# READING PASSAGE
On July 20, the Holy See released a document named “The pastoral conversion of the Parish community in the service of the evangelizing mission of the Church.” Its sole objective is to evaluate, challenge, and inspire parish communities to mirror the face of Christ to the world that surrounds them.
There are countless avenues of renewal found in this instruction, but what is most evident is the call for parishes to become communities ordered toward spreading the details of and providing an encounter with the life, mission, teaching, miracles, death, and resurrection of the Son of God.
The words of Pope Francis set the tone for the entire document:
“If something should rightly disturb us and trouble our consciences, it is the fact that so many of our brothers and sisters are living without the strength, light and consolation born of friendship with Jesus Christ, without a community of faith to support them, without meaning and a goal in life.”3
The loss of faith and the deterioration of the worship of God is not simply the fault of the culture we live in. The Church, which breaths, first and foremost in and from the parish, must do better.
The Vatican, in this document, is giving aid to parishes all over the world who are in need of a revival. Mass attendance and Church involvement has grown beyond stale over the years. Now with the rise of the pandemic, many parishes suffer, even more so, financially and spiritually. This instruction is meant to give insight and guidance for parishes facing unprecedented challenges along with the call for each parish community to discern “how to best proclaim the Gospel” (1). Below are the keys to understanding the main mission and message of the undervalued and mostly unknown document.
A Home for Pilgrims
Parishes are meant to be “centres conducive to an encounter with Christ” (3) which leads others to view the Church, not strictly as an institution or body of spiritual governance, but a location where God is truly and evidently moving and present. The parish is the house for God and the home for pilgrims on their journey. The original Greek word for parish would have imbued the term “sojourners” and would have been intimately connected with the pilgrim nature of discipleship.
This is the place where followers of Christ meet him in a profound manner through the sacraments he instituted as well as the location for his community, his ekklesia or “in-gathering” of humanity, to find sustenance and rest in each other’s arms.
“It is visibly characterised then, as a place of worship, a sign of the permanent presence of the Risen Lord in the midst of his People.”7
In order to accomplish this divine task and in the light of the digital age “it is thus necessary to find new forms of accompaniment and closeness” (14) in order “to embrace the Holy Spirit’s invitation to begin the process of ‘renewing’ the face of the Church” (10).
The Church uses the word “urgent” several times in this area and implores the attention of priests and those involved with evangelization on the parish level. Implementation, methods, and proclamation of the gospel must improve because “the current Parish model no longer adequately corresponds to the many expectations of the faithful” (16).
Evangelical and Local
Two phrases or invitations referenced in the document provide the roadmap for renewal of parish life. There is a great need for a “culture of encounter” (25) and an “art of accompaniment” (26) to rule the day in the lifeblood of the community. Having a profound focus on dialogue and being person-centered in regards to evangelization creates an environment where God can move within us and nourish us through the sacraments, and through our relationships with one another. The parish must give profound witness to the communal aspect of discipleship and be a place where “solitude is overcome” (26).

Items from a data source

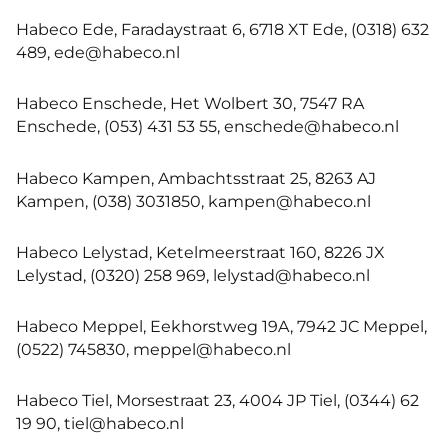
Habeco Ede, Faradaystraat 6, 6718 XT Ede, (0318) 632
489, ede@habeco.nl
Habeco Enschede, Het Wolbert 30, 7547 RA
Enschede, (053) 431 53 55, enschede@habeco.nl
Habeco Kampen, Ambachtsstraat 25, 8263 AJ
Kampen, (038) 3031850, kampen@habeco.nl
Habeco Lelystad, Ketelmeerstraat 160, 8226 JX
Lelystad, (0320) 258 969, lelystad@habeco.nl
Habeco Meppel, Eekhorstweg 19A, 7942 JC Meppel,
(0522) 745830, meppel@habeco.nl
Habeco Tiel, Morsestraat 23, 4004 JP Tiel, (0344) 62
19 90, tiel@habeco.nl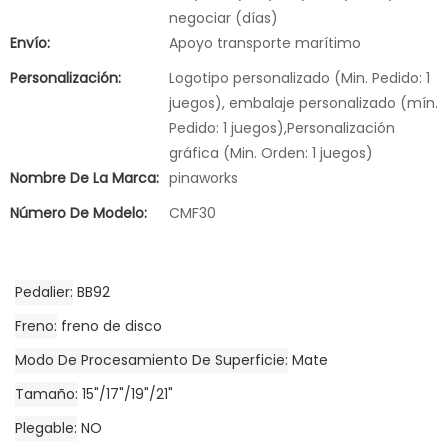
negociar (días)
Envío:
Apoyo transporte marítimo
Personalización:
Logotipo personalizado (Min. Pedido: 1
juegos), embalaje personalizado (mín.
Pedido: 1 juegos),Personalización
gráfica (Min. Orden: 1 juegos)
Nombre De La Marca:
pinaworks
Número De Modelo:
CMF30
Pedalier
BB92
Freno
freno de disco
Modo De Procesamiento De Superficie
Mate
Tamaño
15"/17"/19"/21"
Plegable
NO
---
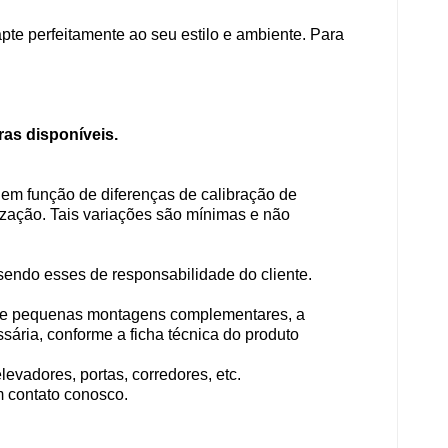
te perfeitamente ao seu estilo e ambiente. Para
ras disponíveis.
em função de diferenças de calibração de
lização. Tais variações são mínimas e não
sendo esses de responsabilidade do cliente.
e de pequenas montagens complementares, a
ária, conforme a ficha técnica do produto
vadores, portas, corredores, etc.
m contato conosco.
---
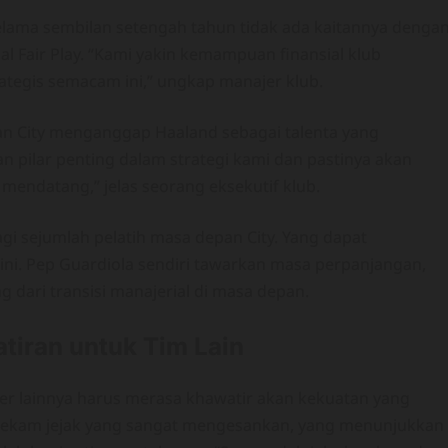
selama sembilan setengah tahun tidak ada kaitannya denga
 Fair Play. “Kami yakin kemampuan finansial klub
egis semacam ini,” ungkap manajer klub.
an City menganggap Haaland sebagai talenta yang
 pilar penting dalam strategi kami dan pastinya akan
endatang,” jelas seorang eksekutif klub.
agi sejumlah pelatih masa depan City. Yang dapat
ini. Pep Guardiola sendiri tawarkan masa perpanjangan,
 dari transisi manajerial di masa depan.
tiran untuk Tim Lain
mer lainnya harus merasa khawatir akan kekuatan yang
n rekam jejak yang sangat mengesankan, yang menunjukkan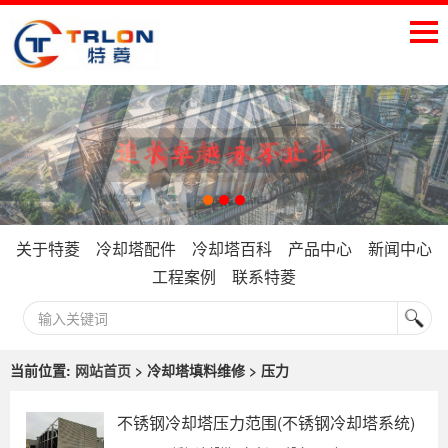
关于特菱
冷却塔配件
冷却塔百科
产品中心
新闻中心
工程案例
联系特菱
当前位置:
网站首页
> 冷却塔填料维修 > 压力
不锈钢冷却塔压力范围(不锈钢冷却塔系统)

# EXERCISE
In the article about the Vatican's instruction on parishes, which two phrases are said to provide the roadmap for renewing parish life?

# ANSWER TO THE PROBLEM
A "culture of encounter" and an "art of accompaniment."